By REV. ROGER KARBAN- | Comments: 0 | Leave a comment

One of the most disturbing dimensions of taking Rev. Robert North's courses in biblical archeology was his conviction that the historical Jesus never intended His followers to number more than a small minority in any community.

The Jesuit scholar contended that very few people actually have the courage to carry out Jesus' teachings and imitate His lifestyle.

Once organized religion took over Jesus' faith, His beliefs were either ignored or, at best, watered down, enabling large numbers of people to claim they were "other Christs."

Return to Yahweh

Rev. Karl Rahner said the same thing in his book, "The Christian Commitment." The famous theologian was convinced that, once Christians reached a certain percentage of the population, Christianity no longer had any effect on the culture or environment in which it existed.

It's far easier to follow the teachings of a religious institution than to follow Jesus. The prophets of the Hebrew Scriptures surfaced a parallel truth long before Jesus started His itinerant preaching ministry.

Almost every prophet eventually develops a "remnant theology." The basic prophetic message is "Return to Yahweh!" Prophets don't preach to pagans or atheists. They proclaim God's word to those who claim they're already doing what God wants them to do.

It's the task of the prophet to point out that much of the religious stuff with which people are concerned actually has nothing to do with God's will. Only a small number of the faithful are actually willing to return to Yahweh and discover what real faith is all about.

That's why Zephania proclaims, in this Sunday's first reading (Zephania 2:3,3:12-13): "Seek Yahweh, all you humble of the earth,...Seek justice, seek humility." Only those searching for God and developing those two characteristics will have a faith-fulfilled life.
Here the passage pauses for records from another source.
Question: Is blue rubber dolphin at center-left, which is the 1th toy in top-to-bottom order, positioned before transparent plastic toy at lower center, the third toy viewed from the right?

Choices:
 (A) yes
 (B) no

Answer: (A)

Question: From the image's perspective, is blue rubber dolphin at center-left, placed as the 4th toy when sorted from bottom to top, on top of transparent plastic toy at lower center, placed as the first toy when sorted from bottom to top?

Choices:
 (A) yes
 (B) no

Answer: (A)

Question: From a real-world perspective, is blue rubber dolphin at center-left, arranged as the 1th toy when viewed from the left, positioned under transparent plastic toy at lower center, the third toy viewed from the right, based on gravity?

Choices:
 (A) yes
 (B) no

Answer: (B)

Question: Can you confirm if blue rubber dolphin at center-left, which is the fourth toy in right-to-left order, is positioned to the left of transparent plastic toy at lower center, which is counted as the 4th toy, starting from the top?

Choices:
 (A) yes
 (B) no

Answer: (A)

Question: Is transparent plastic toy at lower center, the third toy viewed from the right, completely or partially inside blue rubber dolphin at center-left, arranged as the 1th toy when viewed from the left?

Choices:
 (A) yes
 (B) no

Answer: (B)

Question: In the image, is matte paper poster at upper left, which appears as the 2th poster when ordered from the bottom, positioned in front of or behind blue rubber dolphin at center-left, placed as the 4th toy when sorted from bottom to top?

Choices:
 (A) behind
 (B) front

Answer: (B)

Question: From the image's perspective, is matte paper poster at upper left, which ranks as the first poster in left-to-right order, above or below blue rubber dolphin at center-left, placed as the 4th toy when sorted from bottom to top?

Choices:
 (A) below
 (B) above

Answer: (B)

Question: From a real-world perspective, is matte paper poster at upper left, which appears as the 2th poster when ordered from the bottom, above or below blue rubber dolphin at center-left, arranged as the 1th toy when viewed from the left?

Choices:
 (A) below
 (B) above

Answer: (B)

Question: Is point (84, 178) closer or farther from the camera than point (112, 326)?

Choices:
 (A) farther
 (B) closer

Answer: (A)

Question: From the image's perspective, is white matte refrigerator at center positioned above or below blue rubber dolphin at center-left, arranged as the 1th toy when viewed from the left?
Given his ministry's poor results, the prophet has no other recourse but to quote Yahweh's comforting, but realistic promise: "I will leave as a remnant in your midst a people humble and lowly, who shall take refuge in the name of Yahweh: the remnant of Israel."

It's ironic that those who actually return to God and carry out His will are society's least significant members. Six hundred years after Zephania, St. Paul reflects on the background of his Corinthian Christians (I Corinthians 1:26-31): "Not many of you were wise by human standards, not many were powerful, not many of noble birth. Rather God chose the foolish...to shame the wise,...the weak to shame the strong,...the lowly and despised...[and] those who count for nothing, to reduce to nothing those who are something."

Beatitudes

Matthew's Jesus zeroes in on the same insight at the beginning of the Sermon on the Mount (Matthew 5:1-12a). Though Jesus' followers have heard these beatitudes for almost 2,000 years, most are content just to recite and memorize them. Few actually make them an essential part of their lives.

After all, who really would think their lives a success if they're continually poor, mourning, meek, hungry and thirsty for justice, merciful, clean of heart, peacemakers and persecuted for righteousness?

It didn't take long before organized Christianity began to develop loopholes that permitted individuals to be labeled "Christian" without actually imitating Christ. Personal poverty, for instance, eventually morphed into religious communities, many of which (using the words of Rev. John L. McKenzie) shared in a common possession of wealth. Within 300 years, non-violent peacemaking was replaced with the doctrine of a "just war."

Perhaps those of us who work at being Christian leaders should spend most of our time simply surfacing, pointing out and supporting the humble, the just and the poor among us who are actively seeking God or imitating Jesus -- the only people on this earth who will actually change it.